- Description of the task
Find the line below with "Document page, 1500x1125 pixels." and the line with "Rendered at 1500 by 1125 pixels.". Output exactly those lines and everything between them, leaving out the pictures.

*** Records for processing Section Begins ***

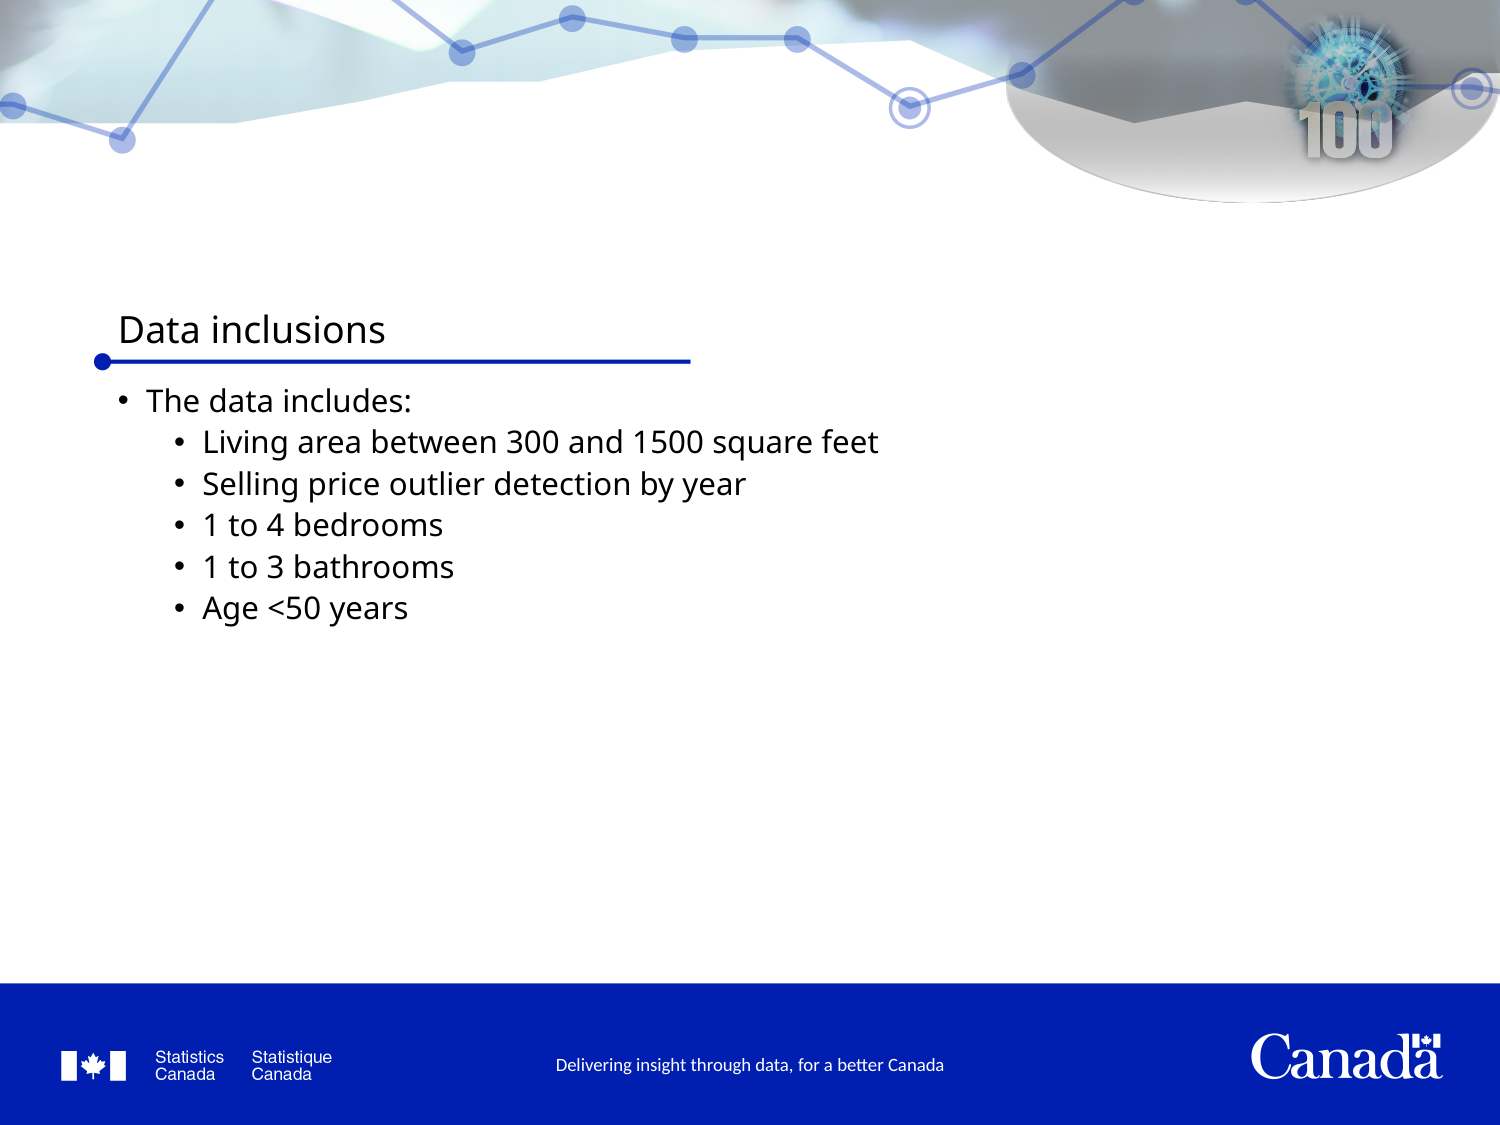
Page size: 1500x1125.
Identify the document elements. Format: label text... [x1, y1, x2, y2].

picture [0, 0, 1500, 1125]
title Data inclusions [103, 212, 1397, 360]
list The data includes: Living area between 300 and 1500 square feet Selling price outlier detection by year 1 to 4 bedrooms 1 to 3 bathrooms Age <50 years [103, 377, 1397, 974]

*** Records for processing Section Ends ***
*** Records for processing Section Begins ***

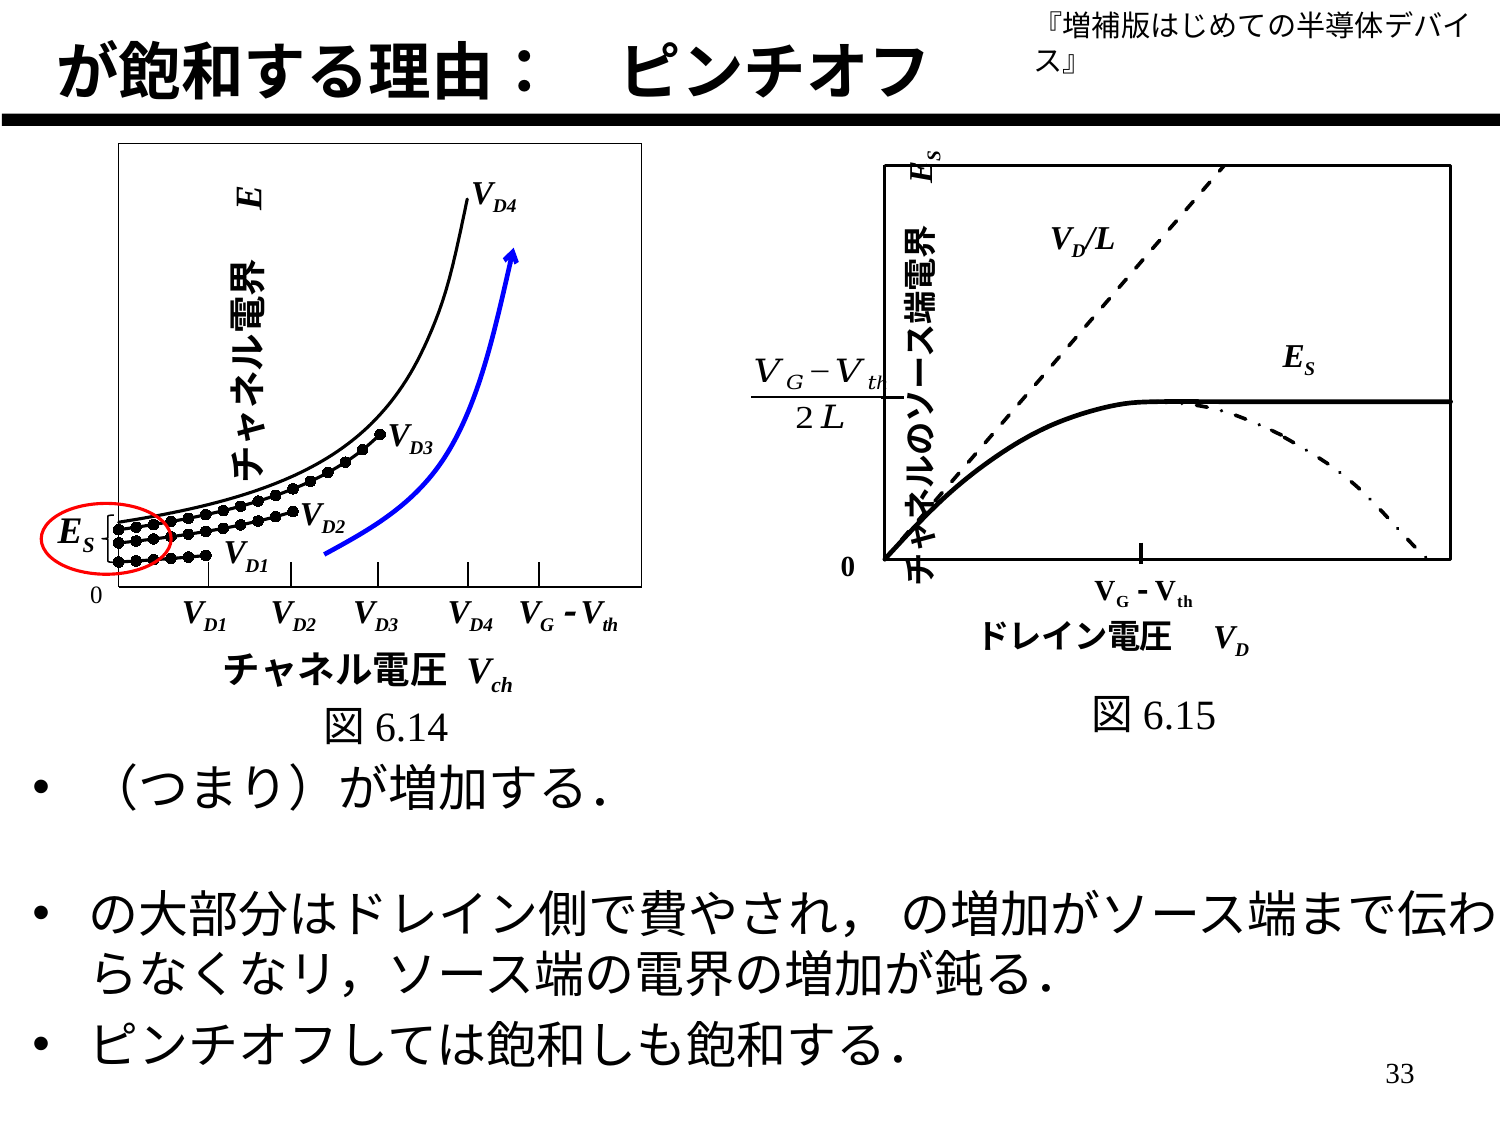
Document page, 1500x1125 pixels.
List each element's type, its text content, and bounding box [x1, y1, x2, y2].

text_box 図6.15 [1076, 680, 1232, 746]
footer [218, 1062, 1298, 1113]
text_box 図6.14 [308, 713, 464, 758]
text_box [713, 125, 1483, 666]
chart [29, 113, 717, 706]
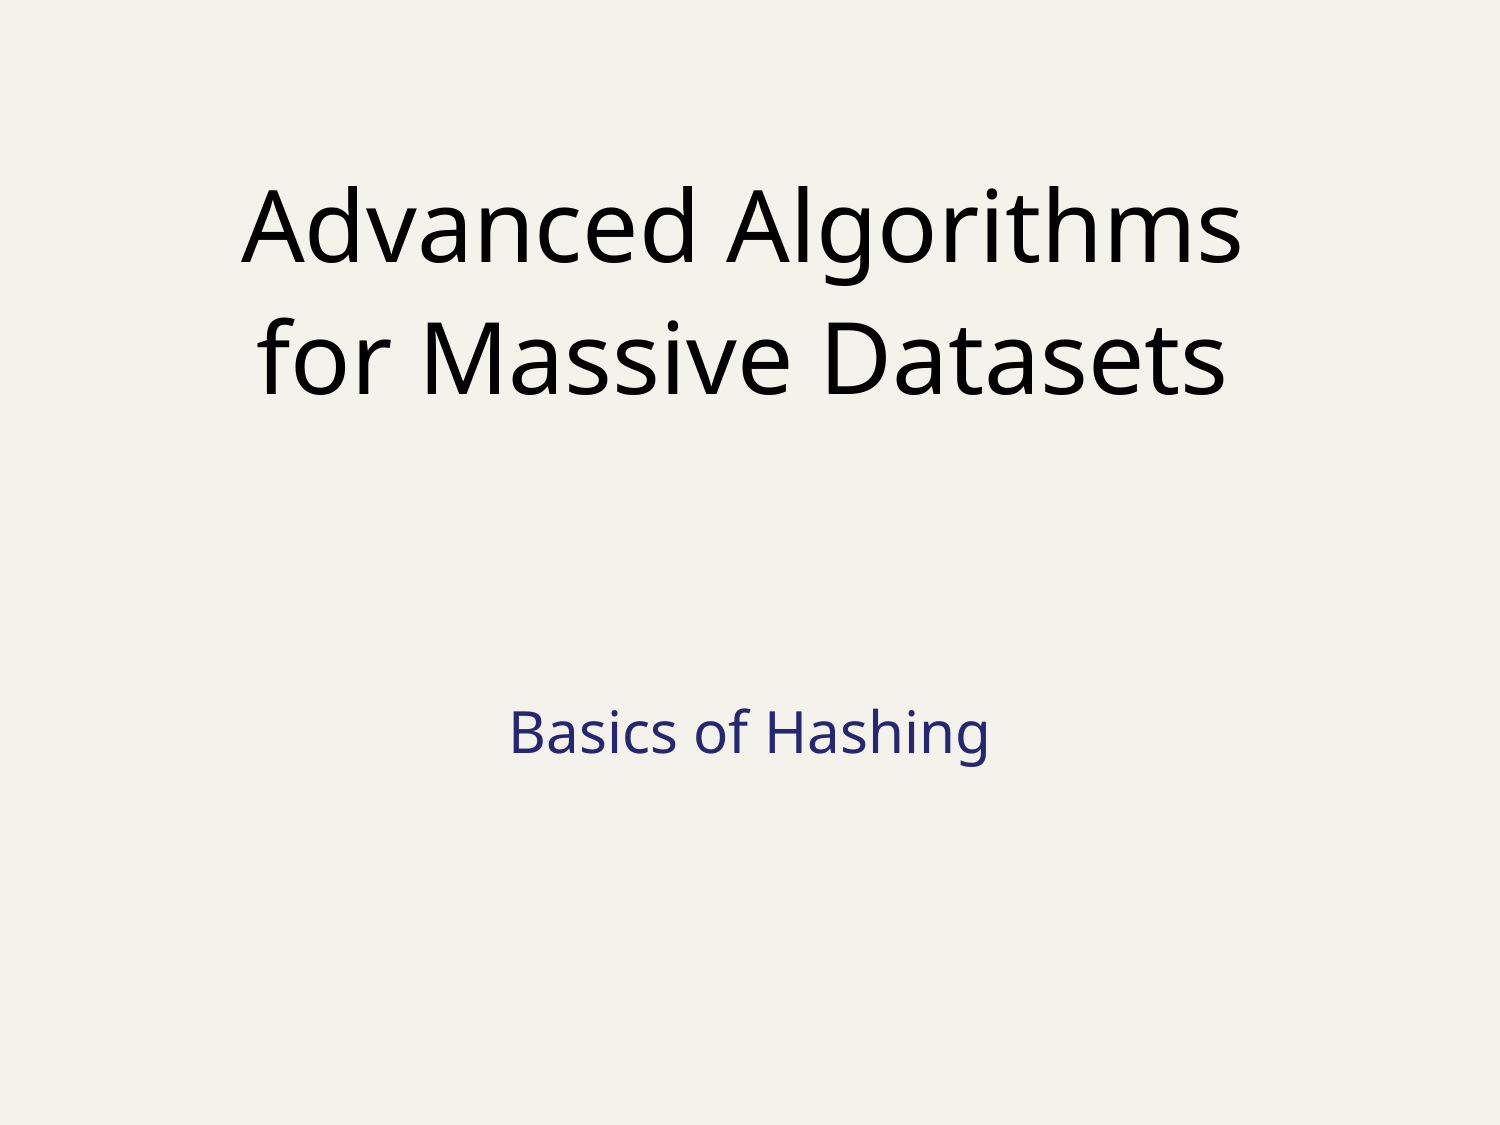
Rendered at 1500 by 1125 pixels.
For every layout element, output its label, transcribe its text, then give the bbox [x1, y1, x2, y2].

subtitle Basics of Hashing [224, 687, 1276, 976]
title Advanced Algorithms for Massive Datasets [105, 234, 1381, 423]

*** Records for processing Section Ends ***

- Completed task
Document page, 1500x1125 pixels.
List each element's type, its text content, and bounding box [x1, y1, x2, y2].

text_box 図6.15 [1076, 680, 1232, 746]
footer [218, 1062, 1298, 1113]
text_box 図6.14 [308, 713, 464, 758]
text_box [713, 125, 1483, 666]
chart [29, 113, 717, 706]
Rendered at 1500 by 1125 pixels.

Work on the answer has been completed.